Il coordinamento fra Israele, Giordania e USA avverrebbe nel centro di comando e controllo presso Amman.

L’intera Coalizione anti-ISIS a guida USA continua ad armare l’ “opposizione moderata” senza tener conto dell’osmosi continua dei “combattenti moderati” e di intere “formazioni moderate” che con armi e finanziamenti della Coalizione vanno a rinforzare ISIS.

Peraltro, uno dei Paesi della Coalizione, la Turchia, continua a supportare ISIS e combatte i curdi che a Kobane, la città curda a Nord della Siria, da 100 giorni resistono all’assedio di ISIS.

Accade che i curdi dell’YPG (Unità popolare femminile) e dell’YPJ (Unità popolare maschile) con poche armi e combattenti riprendono il 60% del territorio respingendo l’occupante ISIS a Sud Est, e Ankara consente a ISIS di occupare in territorio turco un villaggio curdo e trasformarlo in una base di appoggio per attaccare YPG e YPJ.

Accade anche che i 230 mila profughi di Kobane e Sinjar scappati in Turchia e accolti dai comuni curdi turchi in campi profughi sono privi di riscaldamento, cibo e indumenti adeguati alla bisogna.

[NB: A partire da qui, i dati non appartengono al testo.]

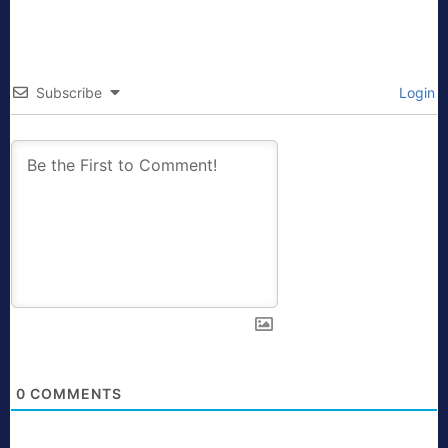
Subscribe
Login
0
COMMENTS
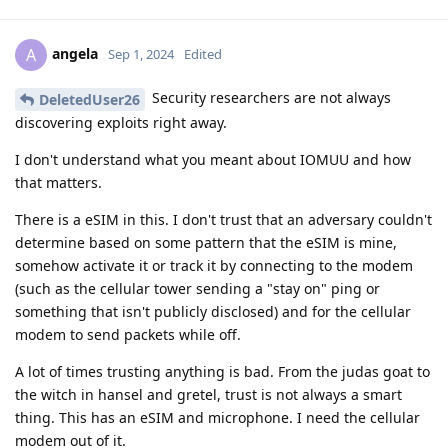
angela
A
Sep 1, 2024
Edited
Security researchers are not always
DeletedUser26
discovering exploits right away.
I don't understand what you meant about IOMUU and how
that matters.
There is a eSIM in this. I don't trust that an adversary couldn't
determine based on some pattern that the eSIM is mine,
somehow activate it or track it by connecting to the modem
(such as the cellular tower sending a "stay on" ping or
something that isn't publicly disclosed) and for the cellular
modem to send packets while off.
A lot of times trusting anything is bad. From the judas goat to
the witch in hansel and gretel, trust is not always a smart
thing. This has an eSIM and microphone. I need the cellular
modem out of it.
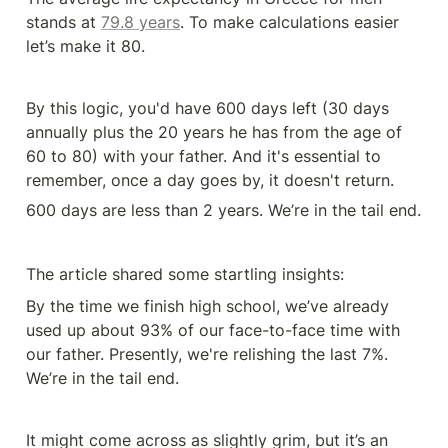
stands at 
79.8 years
. To make calculations easier 
let’s make it 80.
By this logic, you'd have 600 days left (30 days 
annually plus the 20 years he has from the age of 
60 to 80) with your father. And it's essential to 
remember, once a day goes by, it doesn't return. 
600 days are less than 2 years. We’re in the tail end.
The article shared some startling insights:
By the time we finish high school, we’ve already 
used up about 93% of our face-to-face time with 
our father. Presently, we're relishing the last 7%. 
We’re in the tail end.
It might come across as slightly grim, but it’s an 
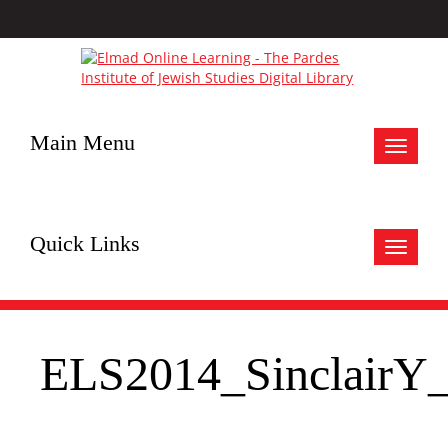
Main Menu
Toggle
navigat
Quick Links
Toggle
navigat
ELS2014_SinclairY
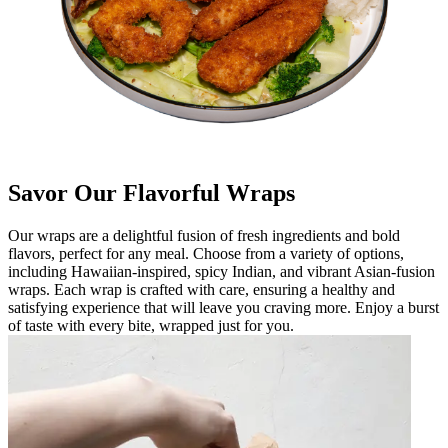
Savor Our Flavorful Wraps
Our wraps are a delightful fusion of fresh ingredients and bold
flavors, perfect for any meal. Choose from a variety of options,
including Hawaiian-inspired, spicy Indian, and vibrant Asian-fusion
wraps. Each wrap is crafted with care, ensuring a healthy and
satisfying experience that will leave you craving more. Enjoy a burst
of taste with every bite, wrapped just for you.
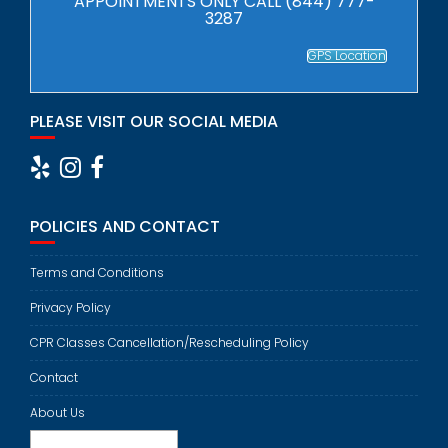
APPOINTMENTS ONLY CALL (844) 777-
3287
GPS Location
PLEASE VISIT OUR SOCIAL MEDIA
POLICIES AND CONTACT
Terms and Conditions
Privacy Policy
CPR Classes Cancellation/Rescheduling Policy
Contact
About Us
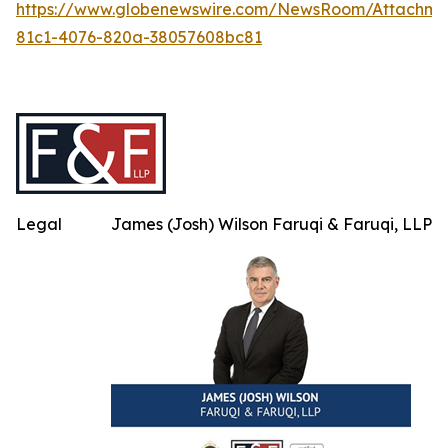
https://www.globenewswire.com/NewsRoom/Attachm
81c1-4076-820a-38057608bc81
Legal
James (Josh) Wilson Faruqi & Faruqi, LLP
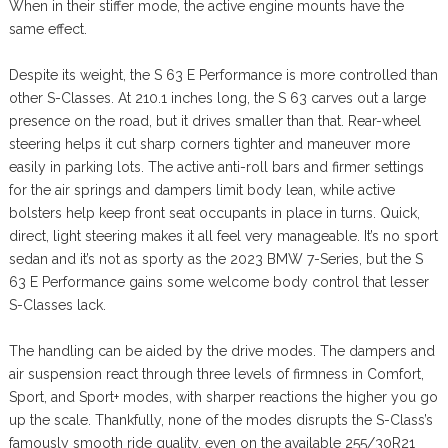
When in their stiffer mode, the active engine mounts have the
same effect.
Despite its weight, the S 63 E Performance is more controlled than
other S-Classes. At 210.1 inches long, the S 63 carves out a large
presence on the road, but it drives smaller than that. Rear-wheel
steering helps it cut sharp corners tighter and maneuver more
easily in parking lots. The active anti-roll bars and firmer settings
for the air springs and dampers limit body lean, while active
bolsters help keep front seat occupants in place in turns. Quick,
direct, light steering makes it all feel very manageable. It’s no sport
sedan and it’s not as sporty as the 2023 BMW 7-Series, but the S
63 E Performance gains some welcome body control that lesser
S-Classes lack.
The handling can be aided by the drive modes. The dampers and
air suspension react through three levels of firmness in Comfort,
Sport, and Sport+ modes, with sharper reactions the higher you go
up the scale. Thankfully, none of the modes disrupts the S-Class’s
famously smooth ride quality, even on the available 255/30R21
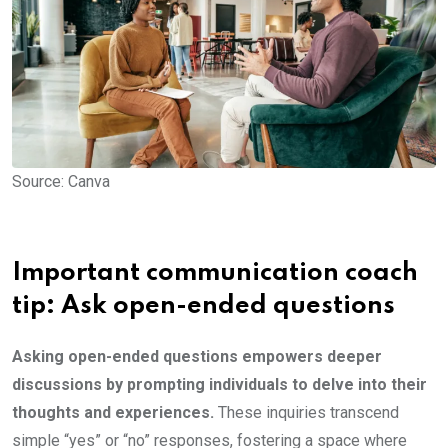
Source: Canva
Important communication coach
tip: Ask open-ended questions
Asking open-ended questions empowers deeper
discussions by prompting individuals to delve into their
thoughts and experiences.
These inquiries transcend
simple “yes” or “no” responses, fostering a space where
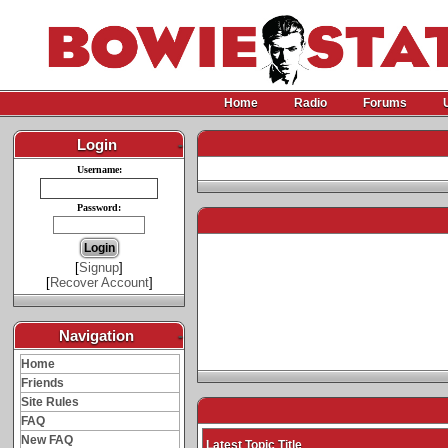
Home
Radio
Forums
Login
-
Username:
Password:
[
Signup
]
[
Recover Account
]
Navigation
-
Home
Friends
Site Rules
FAQ
New FAQ
Latest Topic Title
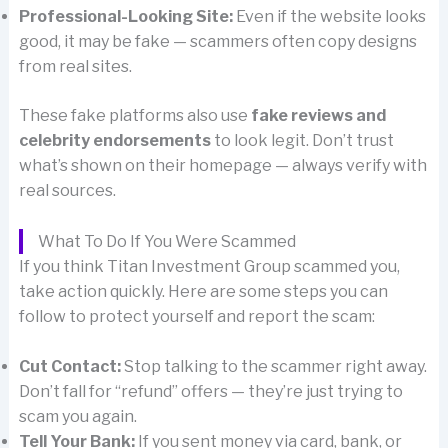
Professional-Looking Site:
Even if the website looks
good, it may be fake — scammers often copy designs
from real sites.
These fake platforms also use
fake reviews and
celebrity endorsements
to look legit. Don’t trust
what’s shown on their homepage — always verify with
real sources.
What To Do If You Were Scammed
If you think Titan Investment Group scammed you,
take action quickly. Here are some steps you can
follow to protect yourself and report the scam:
Cut Contact:
Stop talking to the scammer right away.
Don’t fall for “refund” offers — they’re just trying to
scam you again.
Tell Your Bank:
If you sent money via card, bank, or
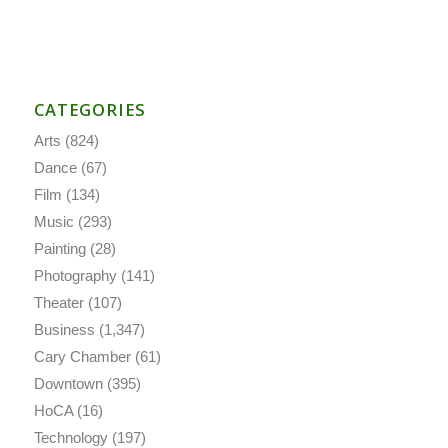
CATEGORIES
Arts
(824)
Dance
(67)
Film
(134)
Music
(293)
Painting
(28)
Photography
(141)
Theater
(107)
Business
(1,347)
Cary Chamber
(61)
Downtown
(395)
HoCA
(16)
Technology
(197)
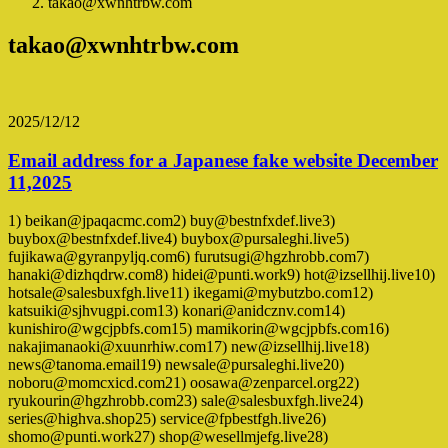
takao@xwnhtrbw.com
takao@xwnhtrbw.com
2025/12/12
Email address for a Japanese fake website December
11,2025
1) beikan@jpaqacmc.com2) buy@bestnfxdef.live3)
buybox@bestnfxdef.live4) buybox@pursaleghi.live5)
fujikawa@gyranpyljq.com6) furutsugi@hgzhrobb.com7)
hanaki@dizhqdrw.com8) hidei@punti.work9) hot@izsellhij.live10)
hotsale@salesbuxfgh.live11) ikegami@mybutzbo.com12)
katsuiki@sjhvugpi.com13) konari@anidcznv.com14)
kunishiro@wgcjpbfs.com15) mamikorin@wgcjpbfs.com16)
nakajimanaoki@xuunrhiw.com17) new@izsellhij.live18)
news@tanoma.email19) newsale@pursaleghi.live20)
noboru@momcxicd.com21) oosawa@zenparcel.org22)
ryukourin@hgzhrobb.com23) sale@salesbuxfgh.live24)
series@highva.shop25) service@fpbestfgh.live26)
shomo@punti.work27) shop@wesellmjefg.live28)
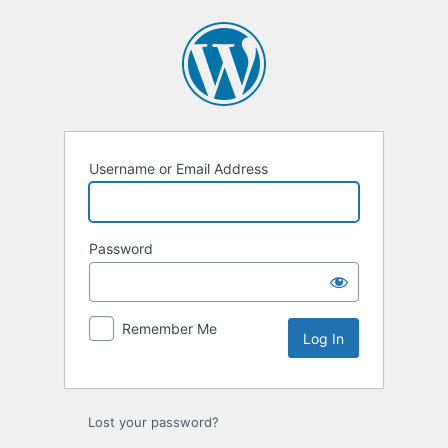
Username or Email Address
Password
Remember Me
Lost your password?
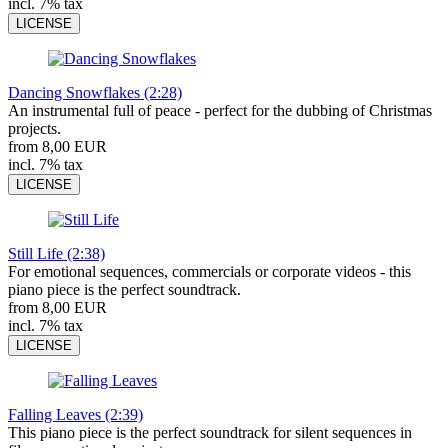
incl. 7% tax
LICENSE
Dancing Snowflakes (2:28)
An instrumental full of peace - perfect for the dubbing of Christmas
projects.
from 8,00 EUR
incl. 7% tax
LICENSE
Still Life (2:38)
For emotional sequences, commercials or corporate videos - this
piano piece is the perfect soundtrack.
from 8,00 EUR
incl. 7% tax
LICENSE
Falling Leaves (2:39)
This piano piece is the perfect soundtrack for silent sequences in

E l’Egitto, altro partner della Coalizione anti-ISIS, lo contrasta a distanza, inviando in Sinai i suoi militari per contrastare Beit al-Maqdis, la formazione beduina jihadista che ha giurato fedeltà a ISIS.

La Coalizione rifiuta il coordinamento con l’Esercito siriano e con le Forze speciali iraniane e di Hezb’Allah, che insieme ai curdi sono i soli a sconfiggere i militanti di ISIS.

La recente ma non nuova disponibilità siriana a incontrare l’ ”opposizione moderata” al Vertice programmato dalla Russia dopo il 20 gennaio 2015 verrà – come i precedenti Summit Ginevra 1 e Ginevra 2 – rifiutata dai “moderati” e troverà il disaccordo della Coalizione.

Forse perché più che sconfiggere ISIS interessa allontanare la famiglia Bashar ed emarginare gli alawiti per dividere anche la Siria, come sta avvenendo in Iraq ?

Per quanto riguarda il Libano, il Fronte al-Nusra è all’opera da oltre un anno e non certo da solo.